**WORK INSTRUCTIONS**
Find all lines below containing the string "worn" and return them.

Top of DATA PROVIDED

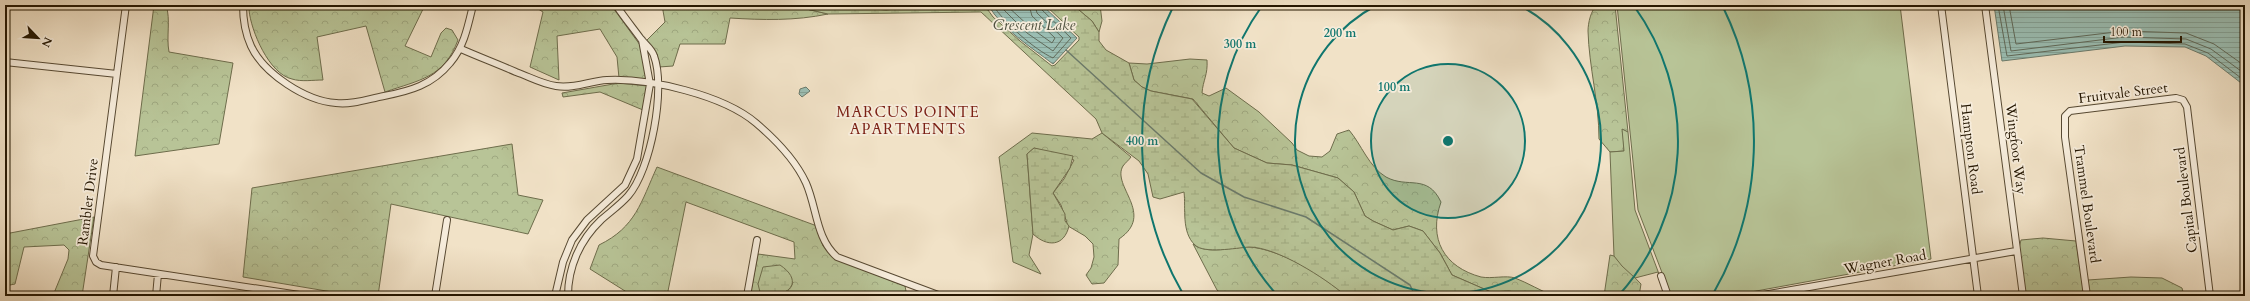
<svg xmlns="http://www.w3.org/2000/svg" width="2250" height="301" font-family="Cardo,serif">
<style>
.forest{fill:url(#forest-crowns);stroke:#6e6d4c}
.wetland{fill:url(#wetland-marsh);stroke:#6e6d4c}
.park{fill:#b8c497;stroke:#6e6d4c}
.water{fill:url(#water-rules);stroke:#6b7b6c}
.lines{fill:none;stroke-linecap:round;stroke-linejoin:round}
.shore{stroke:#606a5a;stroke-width:1}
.stream{stroke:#6b7b6c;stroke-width:1.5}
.minor-casing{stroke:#574932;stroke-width:8}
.minor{stroke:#f6ecdb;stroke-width:6}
.ring{fill:none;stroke:#0f766e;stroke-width:2}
.labels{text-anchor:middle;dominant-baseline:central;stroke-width:3.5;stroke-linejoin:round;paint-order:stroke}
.street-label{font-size:14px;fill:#241601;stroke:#f6ecdb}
.water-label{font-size:15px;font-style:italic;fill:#4e513f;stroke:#f6ecdb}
.neighbourhood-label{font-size:15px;letter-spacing:1px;fill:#7a1f14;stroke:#f6ecdb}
.centre{fill:#0f766e;stroke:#f6ecdb;stroke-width:2}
.ring-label{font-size:12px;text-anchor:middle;font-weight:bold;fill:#0f766e;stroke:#f6ecdb;stroke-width:3.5;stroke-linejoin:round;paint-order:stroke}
</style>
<defs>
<pattern id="forest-crowns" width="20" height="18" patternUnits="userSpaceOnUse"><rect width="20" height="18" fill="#b8c497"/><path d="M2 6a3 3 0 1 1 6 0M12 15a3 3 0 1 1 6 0" fill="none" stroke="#9ea880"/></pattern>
<pattern id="wetland-marsh" width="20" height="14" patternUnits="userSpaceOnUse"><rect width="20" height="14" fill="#b8c497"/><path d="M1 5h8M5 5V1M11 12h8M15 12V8" fill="none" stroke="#9ea880"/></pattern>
<pattern id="water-rules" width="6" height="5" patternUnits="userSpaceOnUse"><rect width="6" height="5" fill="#9bbeb3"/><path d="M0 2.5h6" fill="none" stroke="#85a398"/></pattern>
</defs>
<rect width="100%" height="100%" fill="#f1e2c7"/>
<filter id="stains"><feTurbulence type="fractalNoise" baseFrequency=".005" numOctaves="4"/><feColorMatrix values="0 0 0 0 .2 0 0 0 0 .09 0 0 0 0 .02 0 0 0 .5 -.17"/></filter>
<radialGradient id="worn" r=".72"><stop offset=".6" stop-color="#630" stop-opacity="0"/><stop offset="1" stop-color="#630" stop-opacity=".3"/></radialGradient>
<path class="forest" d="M 154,5 L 166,5 C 171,20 166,36 169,52 L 233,63 L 219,144 L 135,156 Z
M 271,5 L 425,5 L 405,46 L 431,57 L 441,33 L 446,28 L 452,30 L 458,40 C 444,78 419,80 385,92 L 366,26 L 317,37 L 323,80 C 313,80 301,82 292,79 C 269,74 251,31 249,10 Z
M 532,5 L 611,5 L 640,45 L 647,81 L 619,78 L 617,57 L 600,29 L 557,36 L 559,80 L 530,67 L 543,12 Z
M 662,5 L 789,5 L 828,14 C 795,21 762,20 730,18 L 725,44 L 680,44 L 673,66 L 659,67 L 657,54 L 646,41 L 665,22 Z
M 1073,5 L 1100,5 L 1102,21 L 1099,32 L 1092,21 Z
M 1597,5 L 1615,5 L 1628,132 L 1623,130 L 1624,151 L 1610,152 L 1599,139 C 1599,102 1589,67 1588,31 C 1588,23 1591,10 1597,5 Z
M 1190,59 L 1207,60 C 1208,75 1203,80 1202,93 L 1209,96 L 1226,88 L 1259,112 L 1292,143 L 1297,150 L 1309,156 L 1322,157 L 1330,151 L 1337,134 L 1349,130 C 1361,144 1369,167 1386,177 C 1408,189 1427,173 1441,202 C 1428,239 1444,267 1481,277 C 1492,279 1506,275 1515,278 C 1528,283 1541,291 1554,296 L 1491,292 L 1452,275 L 1440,253 L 1423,231 L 1409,226 L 1393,230 L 1373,221 L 1365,216 L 1354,192 L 1338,178 L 1292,165 L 1267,163 L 1234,148 L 1193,99 L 1151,91 L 1142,87 L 1134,80 L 1129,63 L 1147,64 Z
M 619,83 L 647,86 L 643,110 L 600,92 L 563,97 L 562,93 Z
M 1032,133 L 1092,139 L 1102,133 L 1131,157 C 1129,160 1125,163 1123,166 C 1111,186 1156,214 1119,239 L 1118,265 L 1104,283 L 1092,284 L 1086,275 L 1091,268 L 1094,257 L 1093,244 L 1085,236 L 1068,226 L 1061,205 L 1053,193 L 1064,179 L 1074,160 L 1034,148 L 1027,154 L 1033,234 L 1029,255 L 1041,274 L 1013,262 L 999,157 Z
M 512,144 L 518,195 L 543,200 L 528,234 L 391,204 L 378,296 L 356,296 L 243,277 L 252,188 Z
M 657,167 L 817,226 L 823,246 L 835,259 L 905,286 L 907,296 L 777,296 C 785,294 791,290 793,282 L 760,292 L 768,296 L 750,296 L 758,254 L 795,259 L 794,242 L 686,202 L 667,296 L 629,296 L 625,291 L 590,269 L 599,245 C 636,227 641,202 657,167 Z
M 94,217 L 82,296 L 55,296 L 54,293 L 68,259 L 69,250 L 64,245 L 24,247 L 15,284 L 5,286 L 5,234 Z
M 2043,238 L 2076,241 L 2084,296 L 2025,296 L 2019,248 L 2021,240 Z
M 1193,244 C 1209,256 1233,246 1251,247 C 1284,251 1322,275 1346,296 L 1224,296 L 1217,290 Z
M 1610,255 L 1614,256 L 1641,284 L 1639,296 L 1604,296 Z
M 2131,277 L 2162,278 L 2182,288 L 2184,296 L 2090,296 L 2088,280 Z"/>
<path class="wetland" d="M 789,5 L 835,5 L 886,10 L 926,5 L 978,5 L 988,10 L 993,17 L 1020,41 L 1052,66 L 1055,65 L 1079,40 L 1079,37 L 1045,5 L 1073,5 L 1092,21 L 1099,32 L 1099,41 L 1106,50 L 1129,63 L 1134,80 L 1142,87 L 1151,91 L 1192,99 L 1234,148 L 1267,163 L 1292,165 L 1338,178 L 1354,192 L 1365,216 L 1373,221 L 1393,230 L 1409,226 L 1423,231 L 1440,253 L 1452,275 L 1491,292 L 1509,291 L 1535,296 L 1346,296 C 1325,278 1277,247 1249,247 C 1236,248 1204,254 1195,245 C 1181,232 1186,208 1184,192 L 1160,199 L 1153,197 L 1148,174 L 1139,161 L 1102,133 L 1096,119 L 981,12 L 828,14 Z
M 1034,148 L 1073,156 L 1070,168 L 1053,193 L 1065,214 L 1065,221 L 1069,226 C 1064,247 1047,247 1033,234 L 1027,154 Z
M 780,265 C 807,283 785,301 760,292 L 758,284 L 763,267 Z"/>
<path class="park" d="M 1617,5 L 1900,5 L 1931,259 L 1729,296 L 1671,296 L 1638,210 Z
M 1622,129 L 1628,132 L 1635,210 L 1659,274 L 1658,272 L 1635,278 L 1622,266 L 1614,256 L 1610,152 L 1624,151 Z"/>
<path class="water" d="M 852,5 L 909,5 L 886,8 Z
M 988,5 L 1042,5 L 1077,38 L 1053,64 C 1031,47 1003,30 988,5 Z
M 1994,5 L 2245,5 L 2245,86 L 2206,56 L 2185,47 L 2125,46 L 2002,61 Z
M 806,87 L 810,91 L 802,97 L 799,94 L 800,89 Z"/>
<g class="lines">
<path class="shore" d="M 993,5 C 1003,22 1035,50 1053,58 L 1071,38 L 1041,9 L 1040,5
M 999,5 L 1027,33 L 1053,51 L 1063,38 L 1037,13 L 1035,5
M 1006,5 L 1031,28 L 1052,43 L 1055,38 L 1032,16 L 1029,5
M 1998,5 L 2007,56 L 2125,42 L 2185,44 L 2208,53 L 2245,81
M 2003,5 L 2011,51 L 2124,37 L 2186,39 L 2211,49 L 2245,74
M 2009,5 L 2016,44 L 2124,31 L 2186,33 L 2214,44 L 2245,66"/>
<path class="stream" d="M 1066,50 L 1201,173 L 1244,197 L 1306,217 L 1410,285 L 1415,296"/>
<defs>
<path id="minor" d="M 126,5 L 93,256 L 96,262 L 101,265 L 306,296
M 243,5 C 243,19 245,33 251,46 C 264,74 306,101 336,103 C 352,105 368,99 384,96 C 410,91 432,85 450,63 C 464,47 468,26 473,5
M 1941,5 L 1978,296
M 1985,5 L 2023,296
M 461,49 C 479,57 498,64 516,72 C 530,77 542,84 556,86 C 574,89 590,81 607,80 C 650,78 723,95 756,123 C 776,140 795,159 806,183 C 817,208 816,239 837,257 L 941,296
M 5,62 L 117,74
M 1661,276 L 1668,296
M 113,296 L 116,267
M 156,296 L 158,274
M 435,296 L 447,220
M 555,296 L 563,262 L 572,240 L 587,220 L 625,185 L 637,159 L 650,84 L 642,40
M 568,296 C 568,267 580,240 601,220 C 610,212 620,205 628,196 C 651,170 666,88 654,56 C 652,49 646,45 641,39 C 633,28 624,17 616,5
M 747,296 L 757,240
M 1757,296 L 2016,251
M 2087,296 L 2065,137 L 2065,116 L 2070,111 L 2176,98 L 2183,100 L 2187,107 L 2210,296"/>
</defs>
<use href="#minor" class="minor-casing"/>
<use href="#minor" class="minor"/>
</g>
<circle cx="1448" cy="141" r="77" fill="#0f766e" fill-opacity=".12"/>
<g class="ring">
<circle cx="1448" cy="141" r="77"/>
<path d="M1519 5A153 153 0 1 1 1377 5"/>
<path d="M1277 295A230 230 0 0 1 1262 6M1634 6A230 230 0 0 1 1619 295"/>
<path d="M1183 294A306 306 0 0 1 1173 7M1723 7A306 306 0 0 1 1713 294"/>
</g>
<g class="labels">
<g class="street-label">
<text transform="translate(2123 93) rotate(-7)">Fruitvale Street</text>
<text transform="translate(1971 149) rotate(83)">Hampton Road</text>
<text transform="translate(2016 149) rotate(83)">Wingfoot Way</text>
<text transform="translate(2186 200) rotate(-97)">Capital Boulevard</text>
<text transform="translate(88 202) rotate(-83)">Rambler Drive</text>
<text transform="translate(2087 204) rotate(82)">Trammel Boulevard</text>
<text transform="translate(1885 262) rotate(-10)">Wagner Road</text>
</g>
<g class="water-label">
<text x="1034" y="25">Crescent Lake</text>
</g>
<g class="neighbourhood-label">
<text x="908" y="112">MARCUS POINTE<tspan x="908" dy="17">APARTMENTS</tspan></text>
</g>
</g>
<circle cx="1448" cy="141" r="6" class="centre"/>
<g class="ring-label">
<text x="1340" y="37">200 m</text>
<text x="1240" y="48">300 m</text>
<text x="1394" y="91">100 m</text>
<text x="1142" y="145">400 m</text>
</g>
<rect width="2250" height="301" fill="none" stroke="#f1e2c7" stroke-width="20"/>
<rect x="6" y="6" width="2238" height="289" fill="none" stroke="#241601" stroke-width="2"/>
<rect x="10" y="10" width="2230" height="281" fill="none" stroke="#241601"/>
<g transform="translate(38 38) rotate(115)" stroke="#f6ecdb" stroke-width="3" paint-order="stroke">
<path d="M0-3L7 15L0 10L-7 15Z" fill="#241601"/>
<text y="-6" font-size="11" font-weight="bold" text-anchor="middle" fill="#241601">N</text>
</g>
<path d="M2104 36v6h77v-6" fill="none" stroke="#241601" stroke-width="2"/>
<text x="2110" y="36" font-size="12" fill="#241601" stroke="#f6ecdb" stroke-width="3" paint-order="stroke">100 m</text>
<rect width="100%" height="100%" filter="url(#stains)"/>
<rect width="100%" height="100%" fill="url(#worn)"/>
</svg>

Bottom of DATA PROVIDED

**SOLUTION FOR THIS TASK**
<radialGradient id="worn" r=".72"><stop offset=".6" stop-color="#630" stop-opacity="0"/><stop offset="1" stop-color="#630" stop-opacity=".3"/></radialGradient>
<rect width="100%" height="100%" fill="url(#worn)"/>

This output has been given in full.